In this study, we empirically investigate various LLMs with different learning strategies for equivalent mutant detection. This is a replication package for our empirical study.
🏆 ACM SIGSOFT Distinguished Paper Award (ISSTA 2024)
Contact: Feel free to contact Zhao Tian ([email protected]), Honglin Shu ([email protected]), and Xuejie Cao ([email protected]) if you have any further questions about the code.
-
Python 3.7.7
-
PyTorch 1.13.1+cu117
-
Sciki-learn 1.2.2
-
Transformers 4.37.0.dev0
-
TRL 0.7.11
-
Numpy 1.18.1
-
Pandas 1.3.0
-
Matplotlib 3.4.2
-
Openai 1.2.3
We construct a (Java) Equivalent Mutant Detection dataset based on the MutantBench, which consists of MutantBenchtrain for fine-tuning and MutantBenchtest for testing. Specifically, the dataset can be divided into two parts:
-
Codebase (i.e.,
./dataset/MutantBench_code_db_java.csv
) contains 3 columns that we used to conduct our experiments: (1) id (int): The code id is used for retrieving the Java methods. (2) code (str): The original method/mutant written in Java. (3) operator (str): The type of mutation operators. -
Mutant-Pair Datasets (i.e., MutantBenchtrain and MutantBenchtest) contains 4 columns that we used to conduct our experiments: (1) id (int): The id of mutant pair. (2) code_id_1 (int): The code id is used to retrieve the Java methods in Codebase. (3) code_id_2 (int): The code id is used to retrievethe Java methods in Codebase. (4) label (int): The label that determines whether a mutant pair is equivalent or not (i.e., 1 indicates equivalent, 0 indicates non-equivalent).

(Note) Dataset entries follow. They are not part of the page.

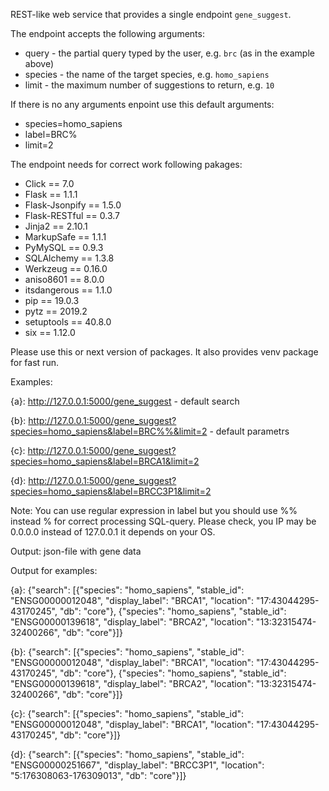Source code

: REST-like web service that provides a single endpoint `gene_suggest`.

The endpoint accepts the following arguments:
* query - the partial query typed by the user, e.g. `brc` (as in the example above)
* species - the name of the target species, e.g. `homo_sapiens`
* limit - the maximum number of suggestions to return, e.g. `10`

If there is no any arguments enpoint use this default arguments:
* species=homo_sapiens
* label=BRC%
* limit=2

The endpoint needs for correct work following pakages: 
* Click == 7.0
* Flask == 1.1.1
* Flask-Jsonpify == 1.5.0
* Flask-RESTful == 0.3.7
* Jinja2 == 2.10.1
* MarkupSafe == 1.1.1
* PyMySQL == 0.9.3
* SQLAlchemy == 1.3.8
* Werkzeug == 0.16.0
* aniso8601 == 8.0.0
* itsdangerous == 1.1.0
* pip == 19.0.3
* pytz == 2019.2
* setuptools == 40.8.0
* six == 1.12.0

Please use this or next version of packages. It also provides venv package for fast run.

Examples:

{a}: http://127.0.0.1:5000/gene_suggest - default search

{b}: http://127.0.0.1:5000/gene_suggest?species=homo_sapiens&label=BRC%%&limit=2 - default parametrs

{c}: http://127.0.0.1:5000/gene_suggest?species=homo_sapiens&label=BRCA1&limit=2

{d}: http://127.0.0.1:5000/gene_suggest?species=homo_sapiens&label=BRCC3P1&limit=2

Note: You can use regular expression in label but you should use %% instead % for correct processing SQL-query. Please check, you IP may be 0.0.0.0 instead of 127.0.0.1 it depends on your OS.

Output: json-file with gene data

Output for examples:

{a}: {"search": [{"species": "homo_sapiens", "stable_id": "ENSG00000012048", "display_label": "BRCA1", "location": "17:43044295-43170245", "db": "core"}, {"species": "homo_sapiens", "stable_id": "ENSG00000139618", "display_label": "BRCA2", "location": "13:32315474-32400266", "db": "core"}]}

{b}: {"search": [{"species": "homo_sapiens", "stable_id": "ENSG00000012048", "display_label": "BRCA1", "location": "17:43044295-43170245", "db": "core"}, {"species": "homo_sapiens", "stable_id": "ENSG00000139618", "display_label": "BRCA2", "location": "13:32315474-32400266", "db": "core"}]}

{c}: {"search": [{"species": "homo_sapiens", "stable_id": "ENSG00000012048", "display_label": "BRCA1", "location": "17:43044295-43170245", "db": "core"}]}

{d}: {"search": [{"species": "homo_sapiens", "stable_id": "ENSG00000251667", "display_label": "BRCC3P1", "location": "5:176308063-176309013", "db": "core"}]}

All the pre-processed data used in our experiments can be downloaded from ./dataset
.
All the models' checkpoints in our experiments can be downloaded from our anonymous Zenodo(link1,link2).
For running the open-source LLMs, we recommend using GPU with 48 GB up memory for training and testing, since StarCoder (7B), CodeT5+ (7B), and Code Llama (7B) are computing intensive.
For running the closed-source LLMs (i.e., ChatGPT and Text-Embedding Models), you should prepare your own OpenAI account and API KEY.
Let's take the pre-trained UniXCoder as an example.
The ./dataset
folder contains the training and test data.
You can train the model through the following commands:
cd ./UniXCoder/code;
python train.py;
To run the fine-tuned model to make inferences on the test dataset, run the following commands:
cd ./UniXCoder/code;
python test.py;
How to run the remaining models and strategies All the code can be accessed from respective directories. Please find their README.md files to run respective models.